I can't find out, how to mask the $ in the following shell statement. Any help is appreciated!

#!/bin/bash
    
local result=`su -m user1 -c "sqlplus -s / as sysdba <<-EOF
  SELECT cdb FROM v\$database;
  exit
EOF"
`

Answer 1

You should single-quote EOF, e.g. <<-'EOF'

But then you also need to run the subprocess with $() instead of backquotes.

#!/bin/bash
    
local result=$(su -m user1 -c "sqlplus -s / as sysdba <<-'EOF'
  SELECT cdb FROM v\$database;
  exit
EOF")

BashFAQ/082 reports that “Backslashes (\) inside backticks are handled in a non-obvious manner”

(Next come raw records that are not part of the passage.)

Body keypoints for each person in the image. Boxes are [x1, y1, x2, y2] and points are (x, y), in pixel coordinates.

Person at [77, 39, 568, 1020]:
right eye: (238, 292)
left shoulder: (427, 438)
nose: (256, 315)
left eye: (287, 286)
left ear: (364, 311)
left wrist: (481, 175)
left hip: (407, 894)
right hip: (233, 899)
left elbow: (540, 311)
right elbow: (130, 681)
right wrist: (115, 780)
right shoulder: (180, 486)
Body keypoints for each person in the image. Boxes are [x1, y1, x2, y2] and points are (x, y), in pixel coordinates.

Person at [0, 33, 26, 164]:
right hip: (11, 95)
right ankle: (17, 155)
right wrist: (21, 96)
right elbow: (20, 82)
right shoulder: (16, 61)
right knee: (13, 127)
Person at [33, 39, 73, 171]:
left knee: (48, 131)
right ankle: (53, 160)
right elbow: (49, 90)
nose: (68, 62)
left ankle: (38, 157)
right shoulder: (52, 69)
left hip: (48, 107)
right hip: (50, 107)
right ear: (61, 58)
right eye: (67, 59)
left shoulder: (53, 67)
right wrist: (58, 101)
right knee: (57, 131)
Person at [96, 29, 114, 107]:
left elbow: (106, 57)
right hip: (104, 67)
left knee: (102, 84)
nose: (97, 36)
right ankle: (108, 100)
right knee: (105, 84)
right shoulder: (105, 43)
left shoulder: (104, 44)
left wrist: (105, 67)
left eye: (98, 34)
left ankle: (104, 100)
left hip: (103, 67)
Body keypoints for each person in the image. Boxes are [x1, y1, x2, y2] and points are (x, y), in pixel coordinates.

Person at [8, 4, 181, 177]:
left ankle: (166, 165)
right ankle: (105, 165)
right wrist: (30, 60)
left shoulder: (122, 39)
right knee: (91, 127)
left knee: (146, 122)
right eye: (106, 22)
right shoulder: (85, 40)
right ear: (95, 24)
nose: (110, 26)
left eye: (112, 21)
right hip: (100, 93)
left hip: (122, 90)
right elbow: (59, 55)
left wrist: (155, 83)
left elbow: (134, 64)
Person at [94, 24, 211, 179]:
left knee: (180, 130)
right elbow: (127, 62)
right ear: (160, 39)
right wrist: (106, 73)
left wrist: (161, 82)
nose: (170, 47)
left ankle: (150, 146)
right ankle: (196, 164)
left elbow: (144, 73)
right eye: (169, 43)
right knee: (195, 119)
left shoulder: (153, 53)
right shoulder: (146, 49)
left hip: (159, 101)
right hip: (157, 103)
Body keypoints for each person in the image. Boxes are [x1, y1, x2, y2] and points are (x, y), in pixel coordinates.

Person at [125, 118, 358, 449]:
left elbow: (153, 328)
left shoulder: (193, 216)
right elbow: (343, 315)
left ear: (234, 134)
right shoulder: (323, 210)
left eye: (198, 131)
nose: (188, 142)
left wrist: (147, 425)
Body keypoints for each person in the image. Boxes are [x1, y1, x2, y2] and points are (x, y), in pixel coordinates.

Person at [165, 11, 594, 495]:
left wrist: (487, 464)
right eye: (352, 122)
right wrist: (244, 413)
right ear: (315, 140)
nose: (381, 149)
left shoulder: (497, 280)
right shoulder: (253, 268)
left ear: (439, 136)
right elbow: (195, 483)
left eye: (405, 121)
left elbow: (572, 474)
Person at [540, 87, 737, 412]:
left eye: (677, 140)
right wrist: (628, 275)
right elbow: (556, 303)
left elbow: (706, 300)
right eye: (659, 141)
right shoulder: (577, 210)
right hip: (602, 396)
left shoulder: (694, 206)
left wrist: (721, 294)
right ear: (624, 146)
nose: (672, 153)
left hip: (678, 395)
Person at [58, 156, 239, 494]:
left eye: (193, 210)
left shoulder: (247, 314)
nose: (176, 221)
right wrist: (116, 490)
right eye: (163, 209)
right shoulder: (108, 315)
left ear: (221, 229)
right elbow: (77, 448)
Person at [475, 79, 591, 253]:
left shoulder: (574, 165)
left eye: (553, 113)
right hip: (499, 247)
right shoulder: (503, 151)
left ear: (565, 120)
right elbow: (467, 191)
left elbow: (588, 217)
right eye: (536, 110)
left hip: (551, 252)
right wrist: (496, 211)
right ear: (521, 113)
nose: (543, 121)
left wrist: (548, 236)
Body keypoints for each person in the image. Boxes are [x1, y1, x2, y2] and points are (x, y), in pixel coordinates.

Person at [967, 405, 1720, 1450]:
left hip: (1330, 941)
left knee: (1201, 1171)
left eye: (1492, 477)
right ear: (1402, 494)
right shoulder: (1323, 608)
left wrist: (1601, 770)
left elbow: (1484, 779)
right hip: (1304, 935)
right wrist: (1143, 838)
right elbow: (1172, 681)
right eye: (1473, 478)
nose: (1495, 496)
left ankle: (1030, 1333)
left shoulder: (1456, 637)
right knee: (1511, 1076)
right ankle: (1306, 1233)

$ echo "`echo \\a`" "$(echo \\a)"
a \a
$ echo "`echo \\\\a`" "$(echo \\\\a)"
\a \\a
# Note that this is true for *single quotes* too!
$ foo=`echo '\\'`; bar=$(echo '\\'); echo "foo is $foo, bar is $bar" 
foo is \, bar is \\

So if you do not want to use $(...) you need 2 backslashes, i.e. \\$database and if you want to use neither $(...) nor single-quoted EOF, you need no less than 6 backslashes, i.e. \\\\\\$database

Answer 2

Do not use backticks. Use #(...).

local result=$(su -m user1 -c "sqlplus -s / as sysdba <<-EOF
  SELECT cdb FROM v\\\$database;
  exit
EOF
")

But anyway, if you do not want anything to expand, use single quotes.

local result=$(su -m user1 -c 'sqlplus -s / as sysdba <<-EOF
  SELECT cdb FROM v\$database;
  exit
EOF
')

And you could, redirect in the parent shell - it's going to be way simpler - and use a quoted stop word.

local result=$(su -m user1 -c 'sqlplus -s / as sysdba' <<-'EOF'
  SELECT cdb FROM v$database;
  exit
EOF
")